John suggested that a better way was sunsetting, giving the owner a transition period of several years, at the end of which the lot needs to conform to the current guidelines.
|I have several full-frontal shots of this lot, and I can't post them. They're just too depressing. I'm also leaving out the razor wire on the other side of Manning.|
I still couldn't figure out what the story was with existing lots in Philly, so I asked my friend Jim Campbell if he could help, and he sent me on to David Perri, commissioner of licenses and inspections and former streets commissioner. Commissioner Perri got right back to me and confirmed my worst fears: Existing lots in Philly are grandfathered, unless they do a major renovation. No sunset provision. The execrable parking lot behind the Art Alliance can sit there, unchanging, until the crack of doom.
There has to be a better way. There is. Once again I went begging to my brother, and once again he came through and sent me the link to Section 52-70 of the NYC Zoning Resolution, Termination of Certain Non-Conforming Uses After Amortization.

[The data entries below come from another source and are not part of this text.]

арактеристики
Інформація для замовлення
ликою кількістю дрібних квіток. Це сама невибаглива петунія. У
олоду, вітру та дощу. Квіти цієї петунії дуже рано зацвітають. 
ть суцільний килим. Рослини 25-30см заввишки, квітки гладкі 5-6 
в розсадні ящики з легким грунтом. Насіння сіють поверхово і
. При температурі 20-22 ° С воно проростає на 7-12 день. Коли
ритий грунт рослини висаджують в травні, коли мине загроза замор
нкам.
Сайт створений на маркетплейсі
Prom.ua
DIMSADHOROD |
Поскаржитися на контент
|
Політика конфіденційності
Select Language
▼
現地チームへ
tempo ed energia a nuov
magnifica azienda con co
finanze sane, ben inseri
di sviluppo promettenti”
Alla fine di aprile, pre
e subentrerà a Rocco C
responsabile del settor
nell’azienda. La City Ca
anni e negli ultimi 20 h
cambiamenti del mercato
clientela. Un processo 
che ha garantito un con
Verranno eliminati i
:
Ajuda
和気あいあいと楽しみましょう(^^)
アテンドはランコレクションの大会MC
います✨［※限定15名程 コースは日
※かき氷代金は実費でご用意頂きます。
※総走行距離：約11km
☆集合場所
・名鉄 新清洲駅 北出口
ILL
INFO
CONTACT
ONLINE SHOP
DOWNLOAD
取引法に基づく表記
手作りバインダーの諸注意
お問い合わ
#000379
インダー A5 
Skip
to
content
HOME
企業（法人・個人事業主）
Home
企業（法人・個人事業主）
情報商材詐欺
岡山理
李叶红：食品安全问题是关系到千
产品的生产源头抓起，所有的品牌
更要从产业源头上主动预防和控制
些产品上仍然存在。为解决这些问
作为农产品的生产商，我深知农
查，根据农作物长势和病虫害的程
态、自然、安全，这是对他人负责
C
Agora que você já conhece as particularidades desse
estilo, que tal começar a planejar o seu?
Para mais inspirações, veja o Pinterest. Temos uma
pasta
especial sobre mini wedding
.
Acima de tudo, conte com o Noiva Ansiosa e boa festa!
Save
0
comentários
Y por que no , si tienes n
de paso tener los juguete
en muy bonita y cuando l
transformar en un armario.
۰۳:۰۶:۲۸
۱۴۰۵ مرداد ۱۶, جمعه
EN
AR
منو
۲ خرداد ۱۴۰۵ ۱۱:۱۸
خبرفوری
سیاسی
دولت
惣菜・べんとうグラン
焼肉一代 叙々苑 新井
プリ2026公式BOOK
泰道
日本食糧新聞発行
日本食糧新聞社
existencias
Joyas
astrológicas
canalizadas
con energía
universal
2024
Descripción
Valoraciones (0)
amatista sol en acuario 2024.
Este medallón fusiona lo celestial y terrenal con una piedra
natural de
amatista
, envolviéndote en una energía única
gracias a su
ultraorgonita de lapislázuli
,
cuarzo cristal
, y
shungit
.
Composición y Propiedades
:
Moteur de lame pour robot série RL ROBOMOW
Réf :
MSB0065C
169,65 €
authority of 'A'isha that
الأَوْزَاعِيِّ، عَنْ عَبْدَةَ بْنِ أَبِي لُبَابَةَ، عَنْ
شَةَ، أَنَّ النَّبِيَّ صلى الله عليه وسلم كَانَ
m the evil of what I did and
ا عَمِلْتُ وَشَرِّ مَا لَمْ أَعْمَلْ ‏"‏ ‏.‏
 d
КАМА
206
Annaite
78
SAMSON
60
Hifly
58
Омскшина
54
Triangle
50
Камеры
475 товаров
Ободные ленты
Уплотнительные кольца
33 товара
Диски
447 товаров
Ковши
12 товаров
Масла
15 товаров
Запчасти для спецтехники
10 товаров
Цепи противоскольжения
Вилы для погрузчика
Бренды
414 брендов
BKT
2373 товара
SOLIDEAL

This is New York's sunset provision.
Now all we need is some bright young lawyer to craft similar legislation that would apply to existing surface lots in Philly. And then we need to assemble a coalition to get it passed.
To give this little venture a reasonable chance of success, I suggest aiming the sunset provision at a limited geographical area and applying it only to commercial surface parking lots. So schools, for instance, would not be affected. And perhaps the legislation could be an amendment to an existing district. The Rittenhouse-Fitler Historic District covers the 1700 block of Rittenhouse Square Street. Perhaps the legislation could be attached there. I don't know if that's the right approach, but at least it's a place to start.